Bien sûr, devenir parent d’un enfant adoptif, c’est ajouter à la complexité de sa propre histoire celle d’un enfant qui porte un vécu douloureux, marqué par l’abandon et/ou la violence. Bien sûr, la responsabilité de l’État est directement engagée dans la prise en charge d’un petit pupille — ce qui l’oblige à démultiplier les garde-fous. Bien sûr, on ne veut pas se tromper, on ne veut pas ajouter du traumatisme au traumatisme. Mais quelle chance pour ces parents, cette mère en l’occurrence, d’avoir près d’elle ces professionnels bienveillants, d’avoir le temps nécessaire à la rencontre, l’intervalle nécessaire à l’apprentissage, et quelle chance pour ce bébé !

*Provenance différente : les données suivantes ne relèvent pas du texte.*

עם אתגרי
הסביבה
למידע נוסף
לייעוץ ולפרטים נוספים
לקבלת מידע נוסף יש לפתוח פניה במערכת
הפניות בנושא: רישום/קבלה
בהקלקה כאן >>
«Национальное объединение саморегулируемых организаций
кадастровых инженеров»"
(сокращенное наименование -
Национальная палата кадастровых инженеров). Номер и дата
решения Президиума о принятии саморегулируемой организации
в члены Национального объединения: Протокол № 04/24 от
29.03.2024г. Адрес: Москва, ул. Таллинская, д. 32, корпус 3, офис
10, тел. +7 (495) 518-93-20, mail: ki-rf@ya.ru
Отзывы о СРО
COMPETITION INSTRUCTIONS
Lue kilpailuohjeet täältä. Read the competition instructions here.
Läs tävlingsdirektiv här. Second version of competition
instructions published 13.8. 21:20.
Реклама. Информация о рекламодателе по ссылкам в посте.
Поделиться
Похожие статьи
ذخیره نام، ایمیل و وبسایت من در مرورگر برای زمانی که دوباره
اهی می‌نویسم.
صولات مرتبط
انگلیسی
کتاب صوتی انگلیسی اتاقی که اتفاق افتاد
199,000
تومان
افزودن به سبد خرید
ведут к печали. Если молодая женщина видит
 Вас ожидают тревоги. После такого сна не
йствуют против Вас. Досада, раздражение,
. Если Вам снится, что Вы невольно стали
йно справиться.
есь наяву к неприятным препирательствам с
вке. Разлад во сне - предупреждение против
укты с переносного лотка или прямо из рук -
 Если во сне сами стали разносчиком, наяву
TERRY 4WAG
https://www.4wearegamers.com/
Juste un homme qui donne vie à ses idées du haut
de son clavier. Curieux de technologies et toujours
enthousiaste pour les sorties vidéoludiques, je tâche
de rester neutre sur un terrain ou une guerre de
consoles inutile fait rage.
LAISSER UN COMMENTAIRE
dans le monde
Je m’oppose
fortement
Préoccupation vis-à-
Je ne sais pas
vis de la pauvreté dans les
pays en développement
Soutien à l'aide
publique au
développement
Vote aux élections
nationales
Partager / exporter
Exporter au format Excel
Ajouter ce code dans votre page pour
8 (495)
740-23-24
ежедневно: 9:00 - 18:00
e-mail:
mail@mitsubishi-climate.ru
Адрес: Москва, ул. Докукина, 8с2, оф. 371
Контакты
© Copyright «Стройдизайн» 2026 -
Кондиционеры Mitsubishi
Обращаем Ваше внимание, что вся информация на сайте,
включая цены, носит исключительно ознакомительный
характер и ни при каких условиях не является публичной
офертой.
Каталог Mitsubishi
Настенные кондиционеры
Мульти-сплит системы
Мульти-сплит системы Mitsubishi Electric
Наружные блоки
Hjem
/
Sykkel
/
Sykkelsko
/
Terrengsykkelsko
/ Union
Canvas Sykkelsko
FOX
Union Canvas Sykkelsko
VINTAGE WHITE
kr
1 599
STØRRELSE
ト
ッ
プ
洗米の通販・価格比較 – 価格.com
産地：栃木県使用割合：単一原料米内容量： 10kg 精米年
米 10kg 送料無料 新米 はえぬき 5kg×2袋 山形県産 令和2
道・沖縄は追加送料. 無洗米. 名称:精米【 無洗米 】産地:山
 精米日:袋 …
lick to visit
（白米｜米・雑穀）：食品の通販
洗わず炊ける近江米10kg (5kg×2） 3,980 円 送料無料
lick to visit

Si j’ai trouvé le film assez froid d’un point de vue formel (à trop vouloir montrer les choses telles qu’elles sont, on ne les montre pas telles qu’elles se ressentent), j’ai néanmoins été vraiment touchée par cette façon d’aborder la maternité comme un apprentissage et l’ accueil d’un tout-petit comme une mission collective. Cela me conforte dans l’idée qu’il est indispensable d’entourer les parents et les bébés, qu’ils soient nés sous X ou sous une autre lettre de l’alphabet.